STL’s set is implemented as a red-black tree.  So the cost of insertion is O( lg N ) to find the insertion point, and potentially another O( lg N ) to rebalance the tree.  With a list, in contrast, it costs O( N ) to find the insertion point and O( 1 ) for each element inserted.

Now you’d have to make a heck of a lot of insertions at one point to make that pay off in the list’s favor.  In general.  

But the situation changes if the data structure is a concurrent shared resource.  With a set, you have to lock the whole data structure for an insertion, because the tree rebalancing operation can touch quite a few nodes and the tree is in an inconsistent state until the rebalance completes.

But with a list, you can use hand-over-hand locking during the search and also during the insertion, locking only the two nodes where the insertion occurs.  So a list offers better behavior with multiple concurrent accesses.
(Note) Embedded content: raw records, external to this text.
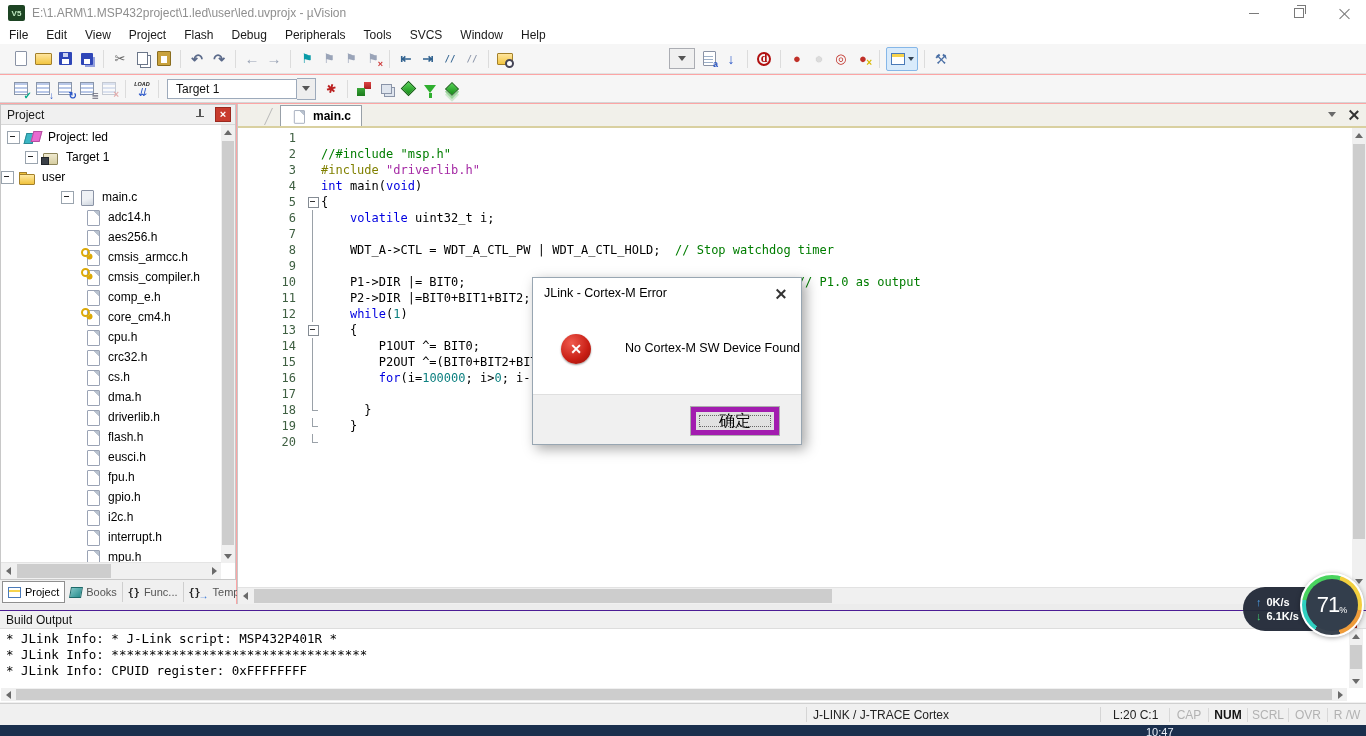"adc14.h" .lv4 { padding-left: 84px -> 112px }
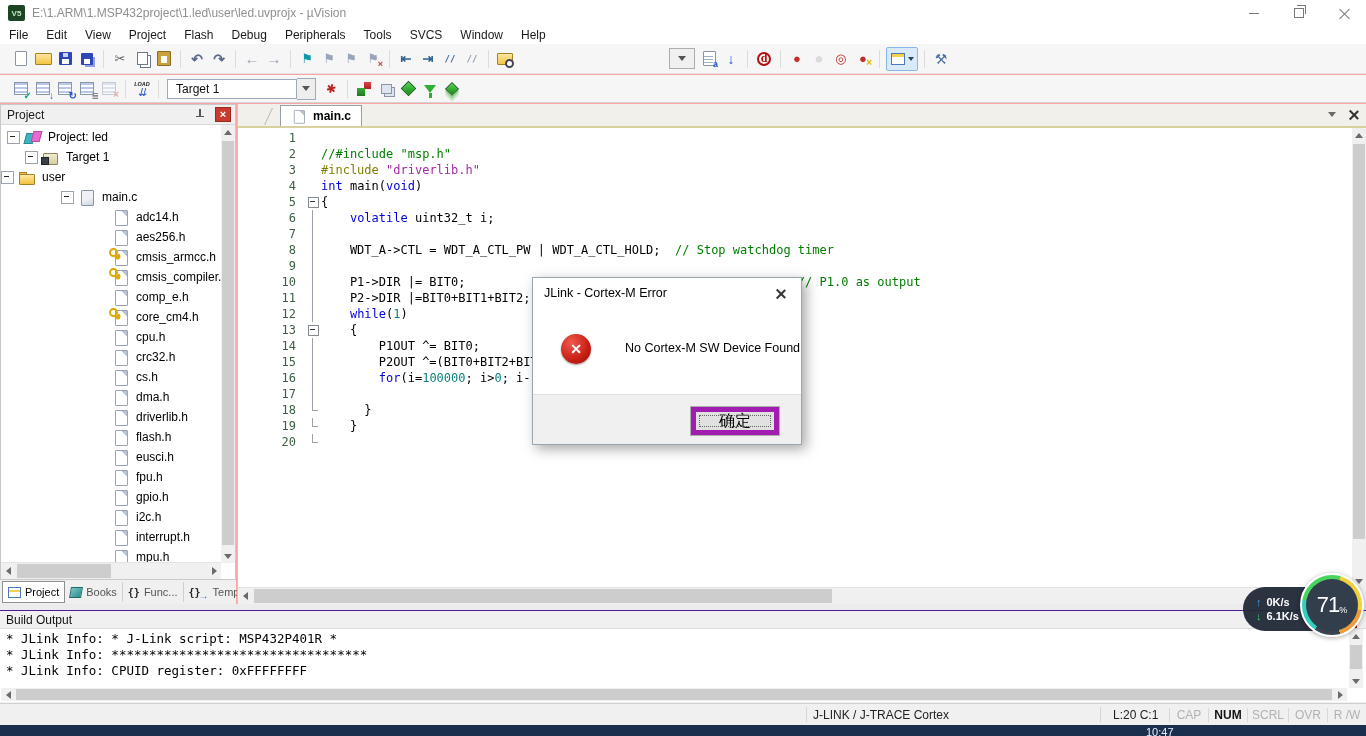"JLink - Cortex-M Error" #dlg { left: 532px -> 547px }
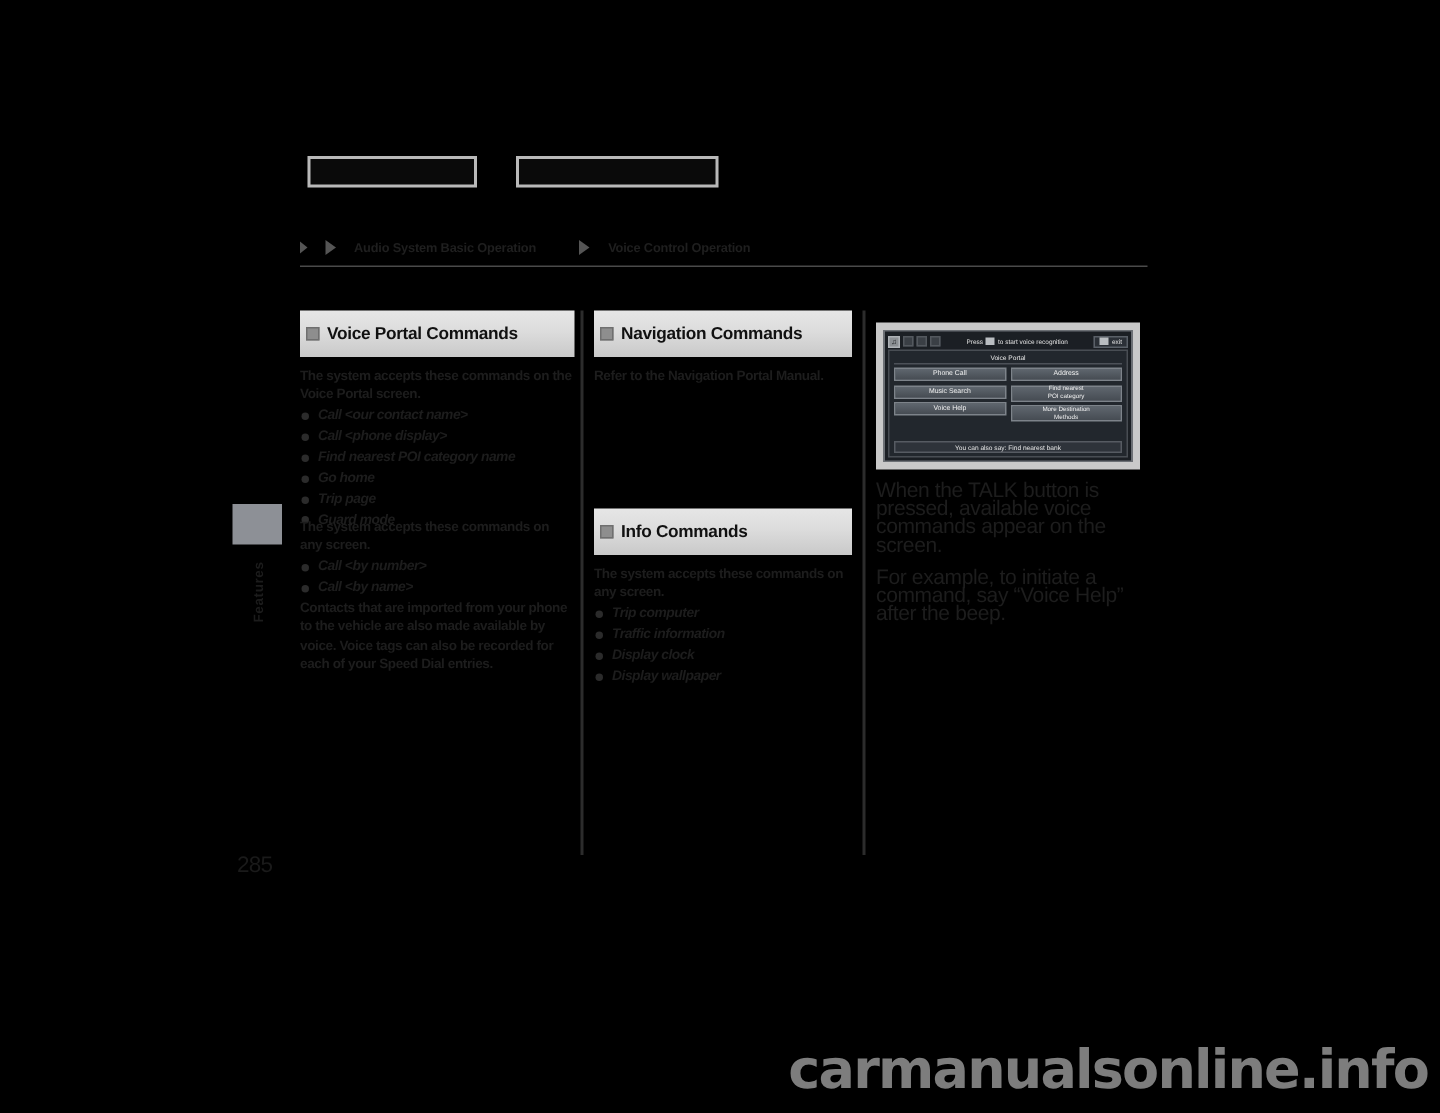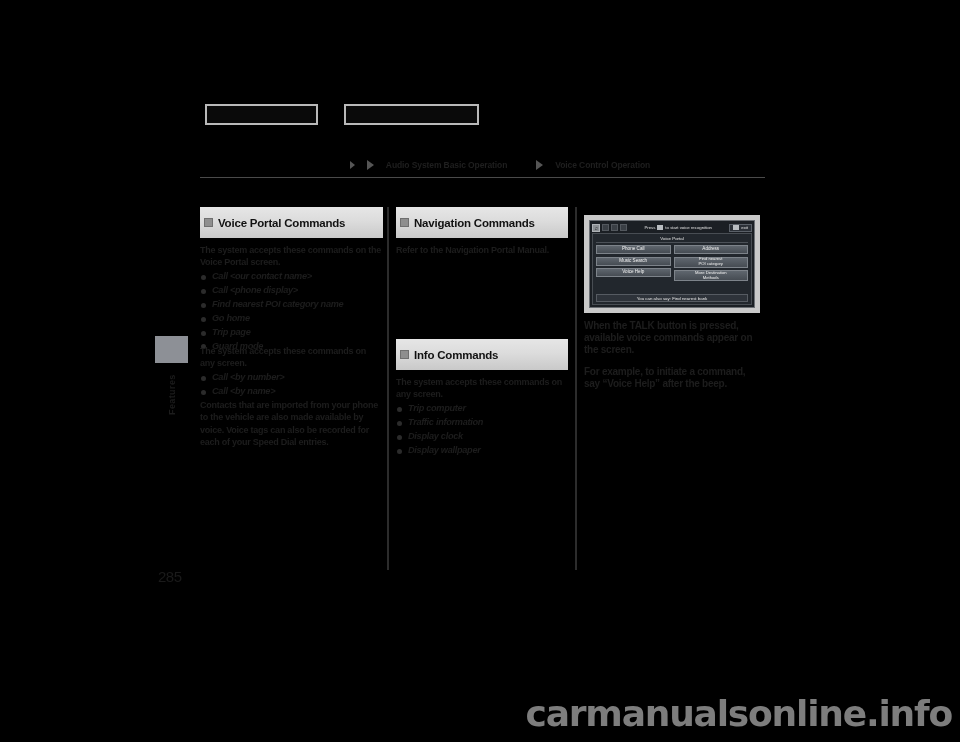"Audio System Basic Operation" .breadcrumb { justify-content: center -> none }
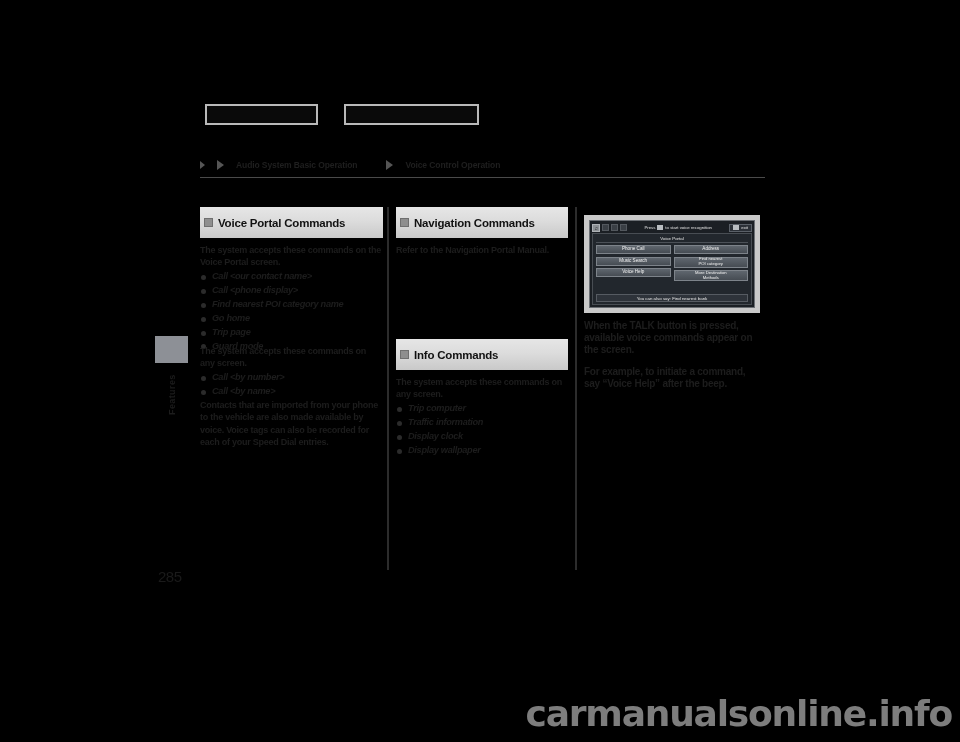"When the TALK button is" .onscreen-note { font-size: 10px -> 14px; font-weight: bold -> normal }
Finally, even if you use a set, you can’t take advantage of its efficient lower_bound method while using generic programming.  You’d have to know the data structure was a set.  In code:

set s<int>;
list l<int>;
// populate data structures
s.lower_bound( 5 );  // this is fast
lower_bound( l.begin(), l.end(), 5 ); // this is slow

// this is slow too because it can't use s.lower_bound()
lower_bound( s.begin(), s.end(), 5 );

Obviously if you’re in the scope that s is declared, you know it’s a set.  But if you have a generic routine that takes an iterator pair and then uses lower_bound(), you don’t get any benefit from using a set.

In a dynamic language such as Ruby, it doesn’t matter how the lower_bound method gets called: it ultimately would dispatch to the class-specific one if it existed.  But in C++ / STL generic programming, where you would use the lower_bound() template function defined in <algorithm>, all STL knows is what type of iterator it is, by looking at the iterator tag.  Both list and set have bidirectional iterators.

I’m not even sure it would work to try to provide specializations for lower_bound specific to sets —

template< class T >
set<T>::iterator lower_bound(
  set<T>::iterator first, set<T>::iterator last, const T& v )
{// and so on, for set<T>::const_iterator
// and don't forget multiset and reverse iterators too!

Because to my relatively untutored C++ eyes, that looks like a partial template specialization of a function, and those aren’t allowed.  And even if they were, how do you get from the iterator to the parent object in order to call its lower_bound() method?